Every year around Christmas I read at least three things, each year revisiting works that are among my favorites.
A Christmas Carol – This isn’t a novel but just a longish story. I only say this to encourage everyone to pick it up. The book is not only a quick and easy thing to read, but few works read year after year so consistently edify and entertain each time. Besides the familiar story of redemption, the book is filled with Dickens’ humor, puns, clever word plays, and the use of imagery that make him a great author. Here’s an example from the first page: External heat and cold had little influence on Scrooge. No warmth could warm, nor wintry weather chill him. No wind that blew was bitterer than he, no falling snow was more intent upon its purpose, no pelting rain less open to entreaty. Foul weather didn’t know where to have him. The heaviest rain, and snow, and hail, and sleet, could boast of the advantage over him in only one respect. The often “came down” handsomely, and Scrooge never did.
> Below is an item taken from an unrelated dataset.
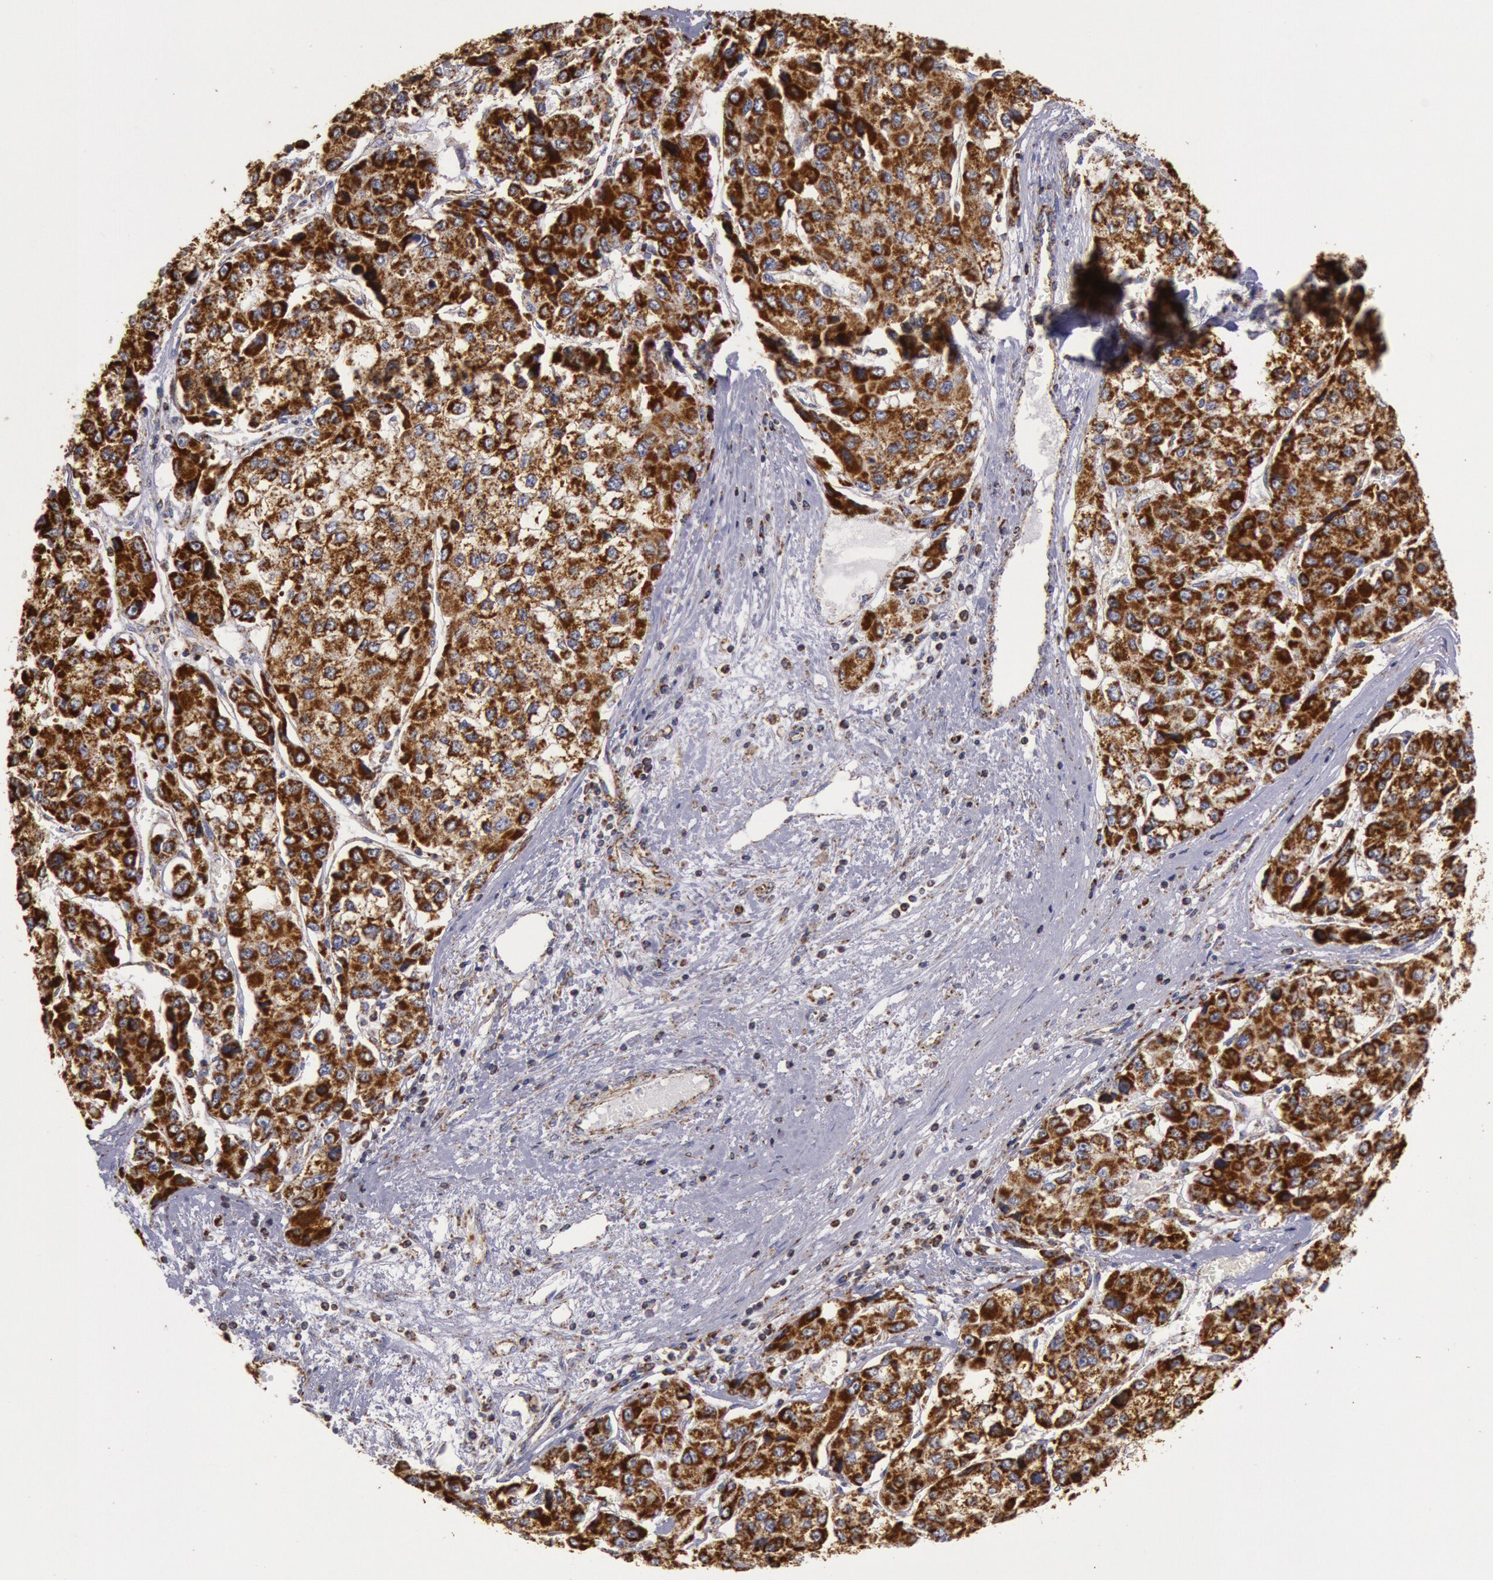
{"staining": {"intensity": "strong", "quantity": ">75%", "location": "cytoplasmic/membranous"}, "tissue": "liver cancer", "cell_type": "Tumor cells", "image_type": "cancer", "snomed": [{"axis": "morphology", "description": "Carcinoma, Hepatocellular, NOS"}, {"axis": "topography", "description": "Liver"}], "caption": "Liver cancer (hepatocellular carcinoma) stained for a protein (brown) reveals strong cytoplasmic/membranous positive expression in about >75% of tumor cells.", "gene": "CYC1", "patient": {"sex": "female", "age": 66}}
A Child’s Christmas In Wales – I shouldn’t be jealous of this but I am. Dylan Thomas’ spare and creative use of words capture my imagination and my love of the lilt language can have. I would like to be able to write like him. Though the story is prose, at times it feels like poetry. Here’s the second line: All the Christmases roll down toward the two-tongued sea, like a cold and headlong moon, bundling down the sky that was our street; and they stop at the rim of the ice-edged, fish-freezing waves, and I plunge my hands in the snow and bring out whatever I can find. Anything of mine you read that seems a bit overly intense, too imagey, too artsy, is me trying to emulate Thomas. I should hardly try.
The Gift of The Magi – I would read this to you but probably wouldn’t make it through without breaking into tears, the story moves me so. In contrast to Dylan Thomas, O. Henry is a plain-spoken storyteller. He offers in this one a credible, homespun picture of what love and gift giving is all about. This short story is readable after supper or maybe Christmas dinner when the household is full and contented and not wanting to do much more than listen to a great tale.
A Visit from St. Nicholas – ‘Twas the night before Christmas and all through the house, not a creature was stirring not even a mouse, must be one of the most familiar first lines in Western literature. I read this to our children each Christmas Eve when they were young. In these latter days I memorized it so I can relish anew and easily, each year around this time, the sweet rhythm and rhyme of this fun poem.
Living a literary life all year fascinates, entertains and deepens. At holidays like Christmas, things literary can add a unique and precious dimension to the celebration.